>>>>>
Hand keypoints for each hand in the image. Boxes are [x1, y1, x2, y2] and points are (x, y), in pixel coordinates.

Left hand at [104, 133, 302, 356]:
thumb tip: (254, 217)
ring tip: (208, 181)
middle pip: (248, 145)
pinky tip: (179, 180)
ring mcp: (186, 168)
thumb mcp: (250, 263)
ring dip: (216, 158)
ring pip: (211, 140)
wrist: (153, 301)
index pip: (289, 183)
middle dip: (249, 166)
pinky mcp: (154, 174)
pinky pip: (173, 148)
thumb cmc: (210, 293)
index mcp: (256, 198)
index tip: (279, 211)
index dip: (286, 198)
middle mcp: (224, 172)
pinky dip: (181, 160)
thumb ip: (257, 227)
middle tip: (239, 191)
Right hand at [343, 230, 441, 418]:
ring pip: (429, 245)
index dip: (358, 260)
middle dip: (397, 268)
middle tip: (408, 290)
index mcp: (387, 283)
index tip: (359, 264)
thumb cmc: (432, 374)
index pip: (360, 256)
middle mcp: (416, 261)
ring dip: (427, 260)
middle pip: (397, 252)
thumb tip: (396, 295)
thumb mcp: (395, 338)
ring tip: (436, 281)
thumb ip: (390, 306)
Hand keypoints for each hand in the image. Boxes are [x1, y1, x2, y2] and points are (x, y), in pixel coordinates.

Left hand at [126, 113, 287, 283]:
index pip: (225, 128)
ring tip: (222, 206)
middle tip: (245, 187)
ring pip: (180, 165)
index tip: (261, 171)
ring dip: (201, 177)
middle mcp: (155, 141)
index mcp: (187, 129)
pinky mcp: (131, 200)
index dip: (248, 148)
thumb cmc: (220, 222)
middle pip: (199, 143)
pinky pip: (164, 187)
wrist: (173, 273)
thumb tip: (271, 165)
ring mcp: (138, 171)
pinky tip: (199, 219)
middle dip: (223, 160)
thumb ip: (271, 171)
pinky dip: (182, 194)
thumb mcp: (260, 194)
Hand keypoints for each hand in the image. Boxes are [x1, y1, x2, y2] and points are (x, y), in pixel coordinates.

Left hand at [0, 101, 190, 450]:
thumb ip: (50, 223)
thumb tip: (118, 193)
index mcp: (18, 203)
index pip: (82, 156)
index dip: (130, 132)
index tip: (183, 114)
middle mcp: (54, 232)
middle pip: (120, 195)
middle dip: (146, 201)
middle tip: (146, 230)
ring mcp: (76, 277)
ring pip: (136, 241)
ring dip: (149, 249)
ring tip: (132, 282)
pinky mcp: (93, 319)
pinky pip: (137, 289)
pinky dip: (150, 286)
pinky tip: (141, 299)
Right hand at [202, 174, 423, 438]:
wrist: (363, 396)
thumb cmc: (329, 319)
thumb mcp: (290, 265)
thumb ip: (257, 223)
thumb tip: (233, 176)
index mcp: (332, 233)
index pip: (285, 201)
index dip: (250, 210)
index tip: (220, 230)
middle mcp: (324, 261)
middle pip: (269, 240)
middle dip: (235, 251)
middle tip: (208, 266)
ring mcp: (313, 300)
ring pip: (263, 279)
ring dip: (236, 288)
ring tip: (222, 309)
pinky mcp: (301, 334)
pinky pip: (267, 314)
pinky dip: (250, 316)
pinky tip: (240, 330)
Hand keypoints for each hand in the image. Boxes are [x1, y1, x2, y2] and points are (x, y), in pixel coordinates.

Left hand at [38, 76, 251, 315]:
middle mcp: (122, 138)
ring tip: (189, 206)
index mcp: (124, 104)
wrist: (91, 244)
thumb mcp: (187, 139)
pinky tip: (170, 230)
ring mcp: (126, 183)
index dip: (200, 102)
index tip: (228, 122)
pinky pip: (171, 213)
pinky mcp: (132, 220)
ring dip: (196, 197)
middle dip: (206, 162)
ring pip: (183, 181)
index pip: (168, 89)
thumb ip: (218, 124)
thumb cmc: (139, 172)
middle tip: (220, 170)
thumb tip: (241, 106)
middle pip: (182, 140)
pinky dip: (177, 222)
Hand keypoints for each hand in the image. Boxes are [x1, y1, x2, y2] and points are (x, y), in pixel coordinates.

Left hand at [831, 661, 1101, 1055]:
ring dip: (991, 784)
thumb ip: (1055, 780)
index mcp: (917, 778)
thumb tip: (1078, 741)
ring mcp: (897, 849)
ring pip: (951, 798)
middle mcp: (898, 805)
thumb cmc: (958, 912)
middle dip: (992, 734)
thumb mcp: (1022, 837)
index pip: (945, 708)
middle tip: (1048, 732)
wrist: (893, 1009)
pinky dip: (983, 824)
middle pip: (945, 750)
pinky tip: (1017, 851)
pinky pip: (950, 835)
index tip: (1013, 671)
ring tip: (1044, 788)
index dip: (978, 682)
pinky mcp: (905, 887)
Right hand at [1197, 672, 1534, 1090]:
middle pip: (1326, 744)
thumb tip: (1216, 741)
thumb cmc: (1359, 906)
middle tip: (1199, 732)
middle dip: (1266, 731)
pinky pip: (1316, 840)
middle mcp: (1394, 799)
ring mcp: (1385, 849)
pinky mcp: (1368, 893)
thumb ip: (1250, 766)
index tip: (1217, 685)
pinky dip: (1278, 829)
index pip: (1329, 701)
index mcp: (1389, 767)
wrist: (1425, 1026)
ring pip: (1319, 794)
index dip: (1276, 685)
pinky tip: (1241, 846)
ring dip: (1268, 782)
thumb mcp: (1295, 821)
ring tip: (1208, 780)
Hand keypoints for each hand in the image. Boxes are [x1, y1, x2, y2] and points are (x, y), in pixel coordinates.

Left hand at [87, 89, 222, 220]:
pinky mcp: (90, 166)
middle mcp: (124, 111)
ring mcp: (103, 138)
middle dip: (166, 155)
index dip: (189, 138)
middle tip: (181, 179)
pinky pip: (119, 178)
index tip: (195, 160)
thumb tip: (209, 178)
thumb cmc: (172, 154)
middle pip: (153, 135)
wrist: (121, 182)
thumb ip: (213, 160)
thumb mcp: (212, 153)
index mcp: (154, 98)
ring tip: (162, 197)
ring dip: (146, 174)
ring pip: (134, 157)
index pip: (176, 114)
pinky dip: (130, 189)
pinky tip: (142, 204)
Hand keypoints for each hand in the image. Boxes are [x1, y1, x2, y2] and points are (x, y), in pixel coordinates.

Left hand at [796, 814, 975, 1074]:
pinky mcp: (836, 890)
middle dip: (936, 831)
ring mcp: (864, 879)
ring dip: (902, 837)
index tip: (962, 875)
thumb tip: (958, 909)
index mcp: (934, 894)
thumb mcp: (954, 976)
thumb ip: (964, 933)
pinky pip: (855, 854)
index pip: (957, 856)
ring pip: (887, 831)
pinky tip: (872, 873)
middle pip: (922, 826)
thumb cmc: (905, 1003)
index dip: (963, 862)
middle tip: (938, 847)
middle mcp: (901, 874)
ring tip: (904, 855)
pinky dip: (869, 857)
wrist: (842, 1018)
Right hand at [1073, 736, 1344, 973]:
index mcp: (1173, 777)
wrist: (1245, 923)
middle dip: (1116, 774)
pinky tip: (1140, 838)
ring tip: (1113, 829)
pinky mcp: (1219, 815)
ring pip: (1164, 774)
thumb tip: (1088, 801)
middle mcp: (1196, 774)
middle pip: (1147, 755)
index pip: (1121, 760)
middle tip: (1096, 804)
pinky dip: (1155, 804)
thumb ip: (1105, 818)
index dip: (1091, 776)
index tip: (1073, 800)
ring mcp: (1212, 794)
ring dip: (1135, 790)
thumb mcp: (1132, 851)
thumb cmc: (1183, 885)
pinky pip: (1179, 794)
<<<<<
### REQUIRED WORK
The result is a copy of every line above where the word "Right" shows up.

### SOLUTION
Right hand at [343, 230, 441, 418]:
Right hand at [202, 174, 423, 438]:
Right hand at [1197, 672, 1534, 1090]:
Right hand at [1073, 736, 1344, 973]:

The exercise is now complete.